Q.8. On a recent tour in the United States, you noted that you are learning about a growing and profound interest in the natural world and a hunger for nature. Why do you think this is this growing interest?

We are coming full circle. A maturity of the human species is taking place. There is a growing realization that we will have to take a breath and rethink what we are all doing, with the conclusion that the only pathway into the future is a sustainable one. There is enough for everybody. We have to share.

The energy to make sure this paradigm change happens is increasing. This is an exciting time to be alive because out of the margins of society our tree genius will emerge, like the sun breaking through a morning mist. To shine.

 

Q.9. From your perspective, what is the single most important action people can take to protect trees?

Respect them. And respect them again; they are partners in life.

 

Q.10. Finally, do you have a favourite among the tree species that are native to eastern Ontario? If so, which one and why?

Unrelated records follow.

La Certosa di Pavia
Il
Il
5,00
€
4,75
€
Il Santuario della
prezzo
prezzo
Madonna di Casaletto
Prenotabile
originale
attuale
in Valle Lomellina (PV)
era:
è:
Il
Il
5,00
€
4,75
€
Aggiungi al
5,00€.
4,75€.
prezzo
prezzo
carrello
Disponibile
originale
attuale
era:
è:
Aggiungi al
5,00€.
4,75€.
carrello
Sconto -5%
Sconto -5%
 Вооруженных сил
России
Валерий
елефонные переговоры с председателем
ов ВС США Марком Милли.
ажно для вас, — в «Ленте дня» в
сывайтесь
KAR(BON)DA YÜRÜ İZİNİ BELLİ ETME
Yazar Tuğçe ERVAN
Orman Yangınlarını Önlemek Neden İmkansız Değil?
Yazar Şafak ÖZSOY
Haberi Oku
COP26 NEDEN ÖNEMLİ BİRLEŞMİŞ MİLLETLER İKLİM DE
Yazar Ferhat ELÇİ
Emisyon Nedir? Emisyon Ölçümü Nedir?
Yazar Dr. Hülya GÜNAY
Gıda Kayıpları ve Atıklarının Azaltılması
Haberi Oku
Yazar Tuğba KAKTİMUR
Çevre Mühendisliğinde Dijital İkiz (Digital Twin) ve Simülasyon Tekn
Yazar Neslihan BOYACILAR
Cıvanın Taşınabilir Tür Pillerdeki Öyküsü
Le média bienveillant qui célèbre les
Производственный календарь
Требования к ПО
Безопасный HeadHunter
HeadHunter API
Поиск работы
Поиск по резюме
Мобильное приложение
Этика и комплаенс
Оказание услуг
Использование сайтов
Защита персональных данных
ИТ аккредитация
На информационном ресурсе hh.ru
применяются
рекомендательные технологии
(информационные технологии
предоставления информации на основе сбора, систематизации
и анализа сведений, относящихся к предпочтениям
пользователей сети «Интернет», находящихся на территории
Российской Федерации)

Yes. The bur oak whose Latin name is Quercus macrocarpa.

The bur oak was logged almost to extinction here in eastern Ontario. All that are left are the retrograde species, in other words, the crooked runts. But, years ago I searched and found the real thing…

The oak is the sacred tree of ancient Ireland, so it is near to my heart. It was also one of the backbone species of the grand Savannah planning of the Aboriginal peoples. It was, and is, an anti-famine tree on this continent.

I admire the bur oak because it is a survivor. This tree has its own cunning. It produces a sunscreen making it able to withstand climate change in the future.